Desa Pakraman Kaba-Kaba memiliki Pura Prajepati, Desa Adat Kaba-
Kaba yang terletak di belakang Pura Dalem Kaba-Kaba dan berdekatan pula
dengan areal Setra Kaba-Kaba.

2.4.1 Uttama Mandala/ Jeroan Pura Prajepati, Desa Adat Kaba-Kaba


Pada Uttama Mandala/Jeroan terdapat Pelinggih yang memiliki fungsi
dan kegunaanya masing-masing. Pada Pura Prajepati, Desa Adat Kaba-Kaba
terdapat Pelinggih Gedong, Pelinggih Dewa Gusti, Pelinggih Pemayasan Ratu
Dewa Ayu, Pelinggih Ratu Niang Lingsir, Pengaruman, dan Bale Ajang.
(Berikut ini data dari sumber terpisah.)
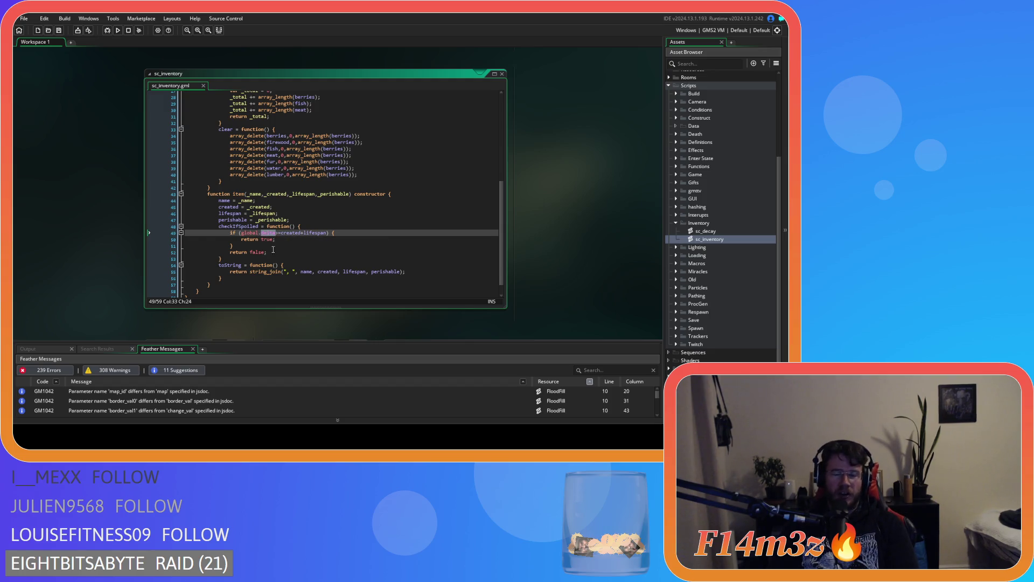
left_click(283, 243)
Uttama Mandala,Pura Prajapati Desa Kaba-

2.4.2 Jaba (bagian terluar) Pura Prajepati, Desa Adat Kaba-Kaba

Pada area luar (jaba) pura juga terdapat Bale Pesanekan (tempat
beristirahat) dan ada juga satu pelinggih yang disebut Pelinggih Pengubengan.

Pelinggih Pengubengan
Area Jaba Pura Prajepati, Desa Adat Kaba-Kaba
Menurut I Putu Sudana sebagai pemangku Pura Prajàpati, Jaba (bagian
terluar) Pura Prajepati, Desa Adat Kaba-Kaba menjelaskan bahwa sebelum Mpu
Kuturan datang ke Bali, pura ini sudah berdiri sebelum adanya Pura Khayangan
Tiga dan pura ini diberi nama Pura Wisesa, dan kemudin dilihat dari patung-
patung dan pelinggih yang ada pura ini kemudian diberi nama Pura Prajepati,
Desa Adat Kaba-Kaba.
2.4.3 Pujawali/Piodalan Pura Prajapati, Desa Adat Kaba-Kaba
Pujawali di Pura Prajàpati, Desa Adat Kaba-Kaba tidak dapat ditentukan
secara pasti, menurut Jro Mangku I Putu Sudana pujawali di Pura Prajàpati,
Jaba (bagian terluar) Pura Prajepati, Desa Adat Kaba-Kaba ini bertepatan pada
tilem kedua setelah Budha Kliwon Wuku Pahang (Budha Kliwon Pegatwakan).
Sarana atau banten yang dipersembahkan setiap 6 bulan hanya sampai pada
tigkatan Pragembal Setiap dilaksanakan pujawali di Pura Prajàpati, Jaba
(bagian terluar) Pura Prajepati, Desa Adat Kaba-Kaba pengemponnya sebanyak
14 Banjar. Mengenai biaya setiap melaksanakan pujawali di Pura Prajapti, Desa
Adat Kaba- Kaba bersumber dari keluarga Jro Mangku I Putu Sudana, namun ada
juga bantuan dana dan gong dari Desa Adat.